EXERCISE TASK:
Take down each entry exactly as written.

INFORMATION SUPPLIED:
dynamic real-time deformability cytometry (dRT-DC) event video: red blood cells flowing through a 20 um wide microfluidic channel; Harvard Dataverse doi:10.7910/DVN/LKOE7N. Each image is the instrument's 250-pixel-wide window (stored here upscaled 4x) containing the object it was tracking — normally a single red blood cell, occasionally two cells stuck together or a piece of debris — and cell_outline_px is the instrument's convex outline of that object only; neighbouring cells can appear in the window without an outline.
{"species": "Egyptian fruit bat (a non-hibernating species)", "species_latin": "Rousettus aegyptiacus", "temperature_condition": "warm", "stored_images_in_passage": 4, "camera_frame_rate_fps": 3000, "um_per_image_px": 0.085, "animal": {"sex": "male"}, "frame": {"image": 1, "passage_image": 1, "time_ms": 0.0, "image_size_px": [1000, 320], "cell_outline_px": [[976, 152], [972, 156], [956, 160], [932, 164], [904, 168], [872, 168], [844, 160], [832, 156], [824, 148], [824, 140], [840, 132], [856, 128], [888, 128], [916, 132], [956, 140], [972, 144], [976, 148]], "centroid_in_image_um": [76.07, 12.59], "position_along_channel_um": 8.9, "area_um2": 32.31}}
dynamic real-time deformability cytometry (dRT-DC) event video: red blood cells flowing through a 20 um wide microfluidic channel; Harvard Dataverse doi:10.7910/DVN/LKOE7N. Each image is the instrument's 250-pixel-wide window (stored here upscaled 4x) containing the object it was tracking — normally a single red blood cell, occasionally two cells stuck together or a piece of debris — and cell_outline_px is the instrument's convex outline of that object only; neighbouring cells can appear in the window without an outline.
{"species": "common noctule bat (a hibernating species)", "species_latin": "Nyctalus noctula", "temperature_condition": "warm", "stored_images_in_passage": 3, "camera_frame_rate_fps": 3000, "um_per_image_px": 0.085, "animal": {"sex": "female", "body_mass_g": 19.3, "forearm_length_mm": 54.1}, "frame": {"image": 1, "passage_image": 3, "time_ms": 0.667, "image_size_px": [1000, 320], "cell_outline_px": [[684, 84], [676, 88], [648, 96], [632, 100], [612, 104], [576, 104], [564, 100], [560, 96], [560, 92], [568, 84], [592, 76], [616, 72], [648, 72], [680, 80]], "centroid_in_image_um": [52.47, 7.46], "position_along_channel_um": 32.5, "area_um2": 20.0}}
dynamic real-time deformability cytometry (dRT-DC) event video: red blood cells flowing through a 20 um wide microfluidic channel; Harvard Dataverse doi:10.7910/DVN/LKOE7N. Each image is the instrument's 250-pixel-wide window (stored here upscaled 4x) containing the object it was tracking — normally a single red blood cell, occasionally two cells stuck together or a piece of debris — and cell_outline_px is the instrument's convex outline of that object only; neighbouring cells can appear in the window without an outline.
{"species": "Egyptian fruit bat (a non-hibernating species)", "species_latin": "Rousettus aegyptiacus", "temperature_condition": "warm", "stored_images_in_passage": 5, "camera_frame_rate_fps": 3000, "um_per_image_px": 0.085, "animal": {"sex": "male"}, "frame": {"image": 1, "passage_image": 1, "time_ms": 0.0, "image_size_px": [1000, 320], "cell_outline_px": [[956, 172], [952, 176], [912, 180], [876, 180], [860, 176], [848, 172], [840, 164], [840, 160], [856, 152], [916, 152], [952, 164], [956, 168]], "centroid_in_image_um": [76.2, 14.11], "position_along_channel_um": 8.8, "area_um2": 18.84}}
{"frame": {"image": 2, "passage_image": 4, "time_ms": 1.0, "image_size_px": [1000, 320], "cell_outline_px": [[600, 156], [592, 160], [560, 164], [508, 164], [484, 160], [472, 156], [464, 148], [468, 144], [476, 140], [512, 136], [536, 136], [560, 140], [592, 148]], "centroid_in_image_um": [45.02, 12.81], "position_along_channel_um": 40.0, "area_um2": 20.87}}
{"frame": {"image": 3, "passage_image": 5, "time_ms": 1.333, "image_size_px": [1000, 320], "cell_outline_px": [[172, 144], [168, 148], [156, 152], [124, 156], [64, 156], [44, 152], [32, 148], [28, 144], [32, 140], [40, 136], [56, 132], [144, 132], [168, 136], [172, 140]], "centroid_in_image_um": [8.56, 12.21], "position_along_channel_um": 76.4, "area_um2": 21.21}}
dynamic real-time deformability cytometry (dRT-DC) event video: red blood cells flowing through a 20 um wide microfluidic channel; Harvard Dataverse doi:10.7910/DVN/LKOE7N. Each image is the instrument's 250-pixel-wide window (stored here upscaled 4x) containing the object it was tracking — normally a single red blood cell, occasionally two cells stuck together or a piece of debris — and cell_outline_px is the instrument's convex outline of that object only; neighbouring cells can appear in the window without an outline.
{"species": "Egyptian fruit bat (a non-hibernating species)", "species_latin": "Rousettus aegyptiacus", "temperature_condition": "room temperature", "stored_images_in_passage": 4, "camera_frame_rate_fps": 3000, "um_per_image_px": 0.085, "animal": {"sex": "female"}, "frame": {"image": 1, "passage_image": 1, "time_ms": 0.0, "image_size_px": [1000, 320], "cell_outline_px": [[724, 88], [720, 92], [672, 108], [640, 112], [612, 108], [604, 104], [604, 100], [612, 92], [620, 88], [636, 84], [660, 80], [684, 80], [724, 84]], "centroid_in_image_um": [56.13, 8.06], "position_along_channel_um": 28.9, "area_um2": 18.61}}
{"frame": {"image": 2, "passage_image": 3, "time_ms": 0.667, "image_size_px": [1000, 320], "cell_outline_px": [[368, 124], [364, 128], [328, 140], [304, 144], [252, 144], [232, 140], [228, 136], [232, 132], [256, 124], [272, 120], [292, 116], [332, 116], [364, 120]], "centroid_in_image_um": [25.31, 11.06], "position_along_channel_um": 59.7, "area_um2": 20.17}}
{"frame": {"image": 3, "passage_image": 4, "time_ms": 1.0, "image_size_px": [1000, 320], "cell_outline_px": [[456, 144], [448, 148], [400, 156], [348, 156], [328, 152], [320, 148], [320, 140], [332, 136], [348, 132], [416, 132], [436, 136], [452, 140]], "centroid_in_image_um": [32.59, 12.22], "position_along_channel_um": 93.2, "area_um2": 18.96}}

EXPECTED ANSWER:
dynamic real-time deformability cytometry (dRT-DC) event video: red blood cells flowing through a 20 um wide microfluidic channel; Harvard Dataverse doi:10.7910/DVN/LKOE7N. Each image is the instrument's 250-pixel-wide window (stored here upscaled 4x) containing the object it was tracking — normally a single red blood cell, occasionally two cells stuck together or a piece of debris — and cell_outline_px is the instrument's convex outline of that object only; neighbouring cells can appear in the window without an outline.
{"species": "Egyptian fruit bat (a non-hibernating species)", "species_latin": "Rousettus aegyptiacus", "temperature_condition": "warm", "stored_images_in_passage": 4, "camera_frame_rate_fps": 3000, "um_per_image_px": 0.085, "animal": {"sex": "male"}, "frame": {"image": 1, "passage_image": 1, "time_ms": 0.0, "image_size_px": [1000, 320], "cell_outline_px": [[976, 152], [972, 156], [956, 160], [932, 164], [904, 168], [872, 168], [844, 160], [832, 156], [824, 148], [824, 140], [840, 132], [856, 128], [888, 128], [916, 132], [956, 140], [972, 144], [976, 148]], "centroid_in_image_um": [76.07, 12.59], "position_along_channel_um": 8.9, "area_um2": 32.31}}
dynamic real-time deformability cytometry (dRT-DC) event video: red blood cells flowing through a 20 um wide microfluidic channel; Harvard Dataverse doi:10.7910/DVN/LKOE7N. Each image is the instrument's 250-pixel-wide window (stored here upscaled 4x) containing the object it was tracking — normally a single red blood cell, occasionally two cells stuck together or a piece of debris — and cell_outline_px is the instrument's convex outline of that object only; neighbouring cells can appear in the window without an outline.
{"species": "common noctule bat (a hibernating species)", "species_latin": "Nyctalus noctula", "temperature_condition": "warm", "stored_images_in_passage": 3, "camera_frame_rate_fps": 3000, "um_per_image_px": 0.085, "animal": {"sex": "female", "body_mass_g": 19.3, "forearm_length_mm": 54.1}, "frame": {"image": 1, "passage_image": 3, "time_ms": 0.667, "image_size_px": [1000, 320], "cell_outline_px": [[684, 84], [676, 88], [648, 96], [632, 100], [612, 104], [576, 104], [564, 100], [560, 96], [560, 92], [568, 84], [592, 76], [616, 72], [648, 72], [680, 80]], "centroid_in_image_um": [52.47, 7.46], "position_along_channel_um": 32.5, "area_um2": 20.0}}
dynamic real-time deformability cytometry (dRT-DC) event video: red blood cells flowing through a 20 um wide microfluidic channel; Harvard Dataverse doi:10.7910/DVN/LKOE7N. Each image is the instrument's 250-pixel-wide window (stored here upscaled 4x) containing the object it was tracking — normally a single red blood cell, occasionally two cells stuck together or a piece of debris — and cell_outline_px is the instrument's convex outline of that object only; neighbouring cells can appear in the window without an outline.
{"species": "Egyptian fruit bat (a non-hibernating species)", "species_latin": "Rousettus aegyptiacus", "temperature_condition": "warm", "stored_images_in_passage": 5, "camera_frame_rate_fps": 3000, "um_per_image_px": 0.085, "animal": {"sex": "male"}, "frame": {"image": 1, "passage_image": 1, "time_ms": 0.0, "image_size_px": [1000, 320], "cell_outline_px": [[956, 172], [952, 176], [912, 180], [876, 180], [860, 176], [848, 172], [840, 164], [840, 160], [856, 152], [916, 152], [952, 164], [956, 168]], "centroid_in_image_um": [76.2, 14.11], "position_along_channel_um": 8.8, "area_um2": 18.84}}
{"frame": {"image": 2, "passage_image": 4, "time_ms": 1.0, "image_size_px": [1000, 320], "cell_outline_px": [[600, 156], [592, 160], [560, 164], [508, 164], [484, 160], [472, 156], [464, 148], [468, 144], [476, 140], [512, 136], [536, 136], [560, 140], [592, 148]], "centroid_in_image_um": [45.02, 12.81], "position_along_channel_um": 40.0, "area_um2": 20.87}}
{"frame": {"image": 3, "passage_image": 5, "time_ms": 1.333, "image_size_px": [1000, 320], "cell_outline_px": [[172, 144], [168, 148], [156, 152], [124, 156], [64, 156], [44, 152], [32, 148], [28, 144], [32, 140], [40, 136], [56, 132], [144, 132], [168, 136], [172, 140]], "centroid_in_image_um": [8.56, 12.21], "position_along_channel_um": 76.4, "area_um2": 21.21}}
dynamic real-time deformability cytometry (dRT-DC) event video: red blood cells flowing through a 20 um wide microfluidic channel; Harvard Dataverse doi:10.7910/DVN/LKOE7N. Each image is the instrument's 250-pixel-wide window (stored here upscaled 4x) containing the object it was tracking — normally a single red blood cell, occasionally two cells stuck together or a piece of debris — and cell_outline_px is the instrument's convex outline of that object only; neighbouring cells can appear in the window without an outline.
{"species": "Egyptian fruit bat (a non-hibernating species)", "species_latin": "Rousettus aegyptiacus", "temperature_condition": "room temperature", "stored_images_in_passage": 4, "camera_frame_rate_fps": 3000, "um_per_image_px": 0.085, "animal": {"sex": "female"}, "frame": {"image": 1, "passage_image": 1, "time_ms": 0.0, "image_size_px": [1000, 320], "cell_outline_px": [[724, 88], [720, 92], [672, 108], [640, 112], [612, 108], [604, 104], [604, 100], [612, 92], [620, 88], [636, 84], [660, 80], [684, 80], [724, 84]], "centroid_in_image_um": [56.13, 8.06], "position_along_channel_um": 28.9, "area_um2": 18.61}}
{"frame": {"image": 2, "passage_image": 3, "time_ms": 0.667, "image_size_px": [1000, 320], "cell_outline_px": [[368, 124], [364, 128], [328, 140], [304, 144], [252, 144], [232, 140], [228, 136], [232, 132], [256, 124], [272, 120], [292, 116], [332, 116], [364, 120]], "centroid_in_image_um": [25.31, 11.06], "position_along_channel_um": 59.7, "area_um2": 20.17}}
{"frame": {"image": 3, "passage_image": 4, "time_ms": 1.0, "image_size_px": [1000, 320], "cell_outline_px": [[456, 144], [448, 148], [400, 156], [348, 156], [328, 152], [320, 148], [320, 140], [332, 136], [348, 132], [416, 132], [436, 136], [452, 140]], "centroid_in_image_um": [32.59, 12.22], "position_along_channel_um": 93.2, "area_um2": 18.96}}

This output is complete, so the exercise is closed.